= Diamagnetic inequality =

Mathematical inequality relating the derivative of a function to its covariant derivative

In mathematics and physics, the diamagnetic inequality relates the Sobolev norm of the absolute value of a section of a line bundle to its covariant derivative. The diamagnetic inequality has an important physical interpretation, that a charged particle in a magnetic field has more energy in its ground state than it would in a vacuum.

To precisely state the inequality, let $L^2(\mathbb R^n)$ denote the usual Hilbert space of square-integrable functions, and $H^1(\mathbb R^n)$ the Sobolev space of square-integrable functions with square-integrable derivatives.
Let $f, A_1, \dots, A_n$ be measurable functions on $\mathbb R^n$ and suppose that $A_j \in L^2_{\text{loc}} (\mathbb R^n)$ is real-valued, $f$ is complex-valued, and $f , (\partial_1 + iA_1)f, \dots, (\partial_n + iA_n)f \in L^2(\mathbb R^n)$.
Then for almost every $x \in \mathbb R^n$,
$$|\nabla |f|(x)| \leq |(\nabla + iA)f(x)|.$$
In particular, $|f| \in H^1(\mathbb R^n)$.

== Proof ==
For this proof we follow Elliott H. Lieb and Michael Loss.
From the assumptions, $\partial_j |f| \in L^1_{\text{loc}}(\mathbb R^n)$ when viewed in the sense of distributions and
$$\partial_j |f|(x) = \operatorname{Re}\left(\frac{\overline f(x)}{|f(x)|} \partial_j f(x)\right)$$
for almost every $x$ such that $f(x) \neq 0$ (and $\partial_j |f|(x) = 0$ if $f(x) = 0$).
Moreover,
$$\operatorname{Re}\left(\frac{\overline f(x)}{|f(x)|} i A_j f(x)\right) = \operatorname{Im}(A_j) = 0.$$
So
$$\nabla |f|(x) = \operatorname{Re}\left(\frac{\overline f(x)}{|f(x)|} \mathbf D f(x)\right) \leq \left|\frac{\overline f(x)}{|f(x)|} \mathbf D f(x)\right| = |\mathbf D f(x)|$$
for almost every $x$ such that $f(x) \neq 0$. The case that $f(x) = 0$ is similar.

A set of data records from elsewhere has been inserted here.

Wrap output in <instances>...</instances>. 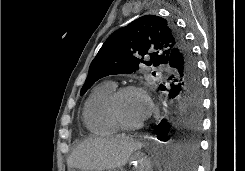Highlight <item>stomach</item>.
Here are the masks:
<instances>
[{
  "instance_id": "1",
  "label": "stomach",
  "mask_w": 245,
  "mask_h": 171,
  "mask_svg": "<svg viewBox=\"0 0 245 171\" xmlns=\"http://www.w3.org/2000/svg\"><path fill=\"white\" fill-rule=\"evenodd\" d=\"M132 162L135 164L136 171H153L154 162L148 158L142 151H137L132 156ZM69 171H77L70 169ZM119 171V170H114Z\"/></svg>"
}]
</instances>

== Application to line bundles ==
Let $p: L \to \mathbb R^n$ be a U(1) line bundle, and let $A$ be a connection 1-form for $L$.
In this situation, $A$ is real-valued, and the covariant derivative $\mathbf D$ satisfies $\mathbf Df_j = (\partial_j + iA_j)f$ for every section $f$. Here $\partial_j$ are the components of the trivial connection for $L$.
If $A_j \in L^2_{\text{loc}} (\mathbb R^n)$ and $f , (\partial_1 + iA_1)f, \dots, (\partial_n + iA_n)f \in L^2(\mathbb R^n)$, then for almost every $x \in \mathbb R^n$, it follows from the diamagnetic inequality that
$$|\nabla |f|(x)| \leq |\mathbf Df(x)|.$$

The above case is of the most physical interest. We view $\mathbb R^n$ as Minkowski spacetime. Since the gauge group of electromagnetism is $U(1)$, connection 1-forms for $L$ are nothing more than the valid electromagnetic four-potentials on $\mathbb R^n$.
If $F = dA$ is the electromagnetic tensor, then the massless Maxwell–Klein–Gordon system for a section $\phi$ of $L$ are
$$\begin{cases} \partial^\mu F_{\mu\nu} = \operatorname{Im}(\phi \mathbf D_\nu \phi) \\
\mathbf D^\mu \mathbf D_\mu \phi = 0\end{cases}$$
and the energy of this physical system is
$$\frac{||F(t)||_{L^2_x}^2}{2} + \frac{||\mathbf D \phi(t)||_{L^2_x}^2}{2}.$$
The diamagnetic inequality guarantees that the energy is minimized in the absence of electromagnetism, thus $A = 0$.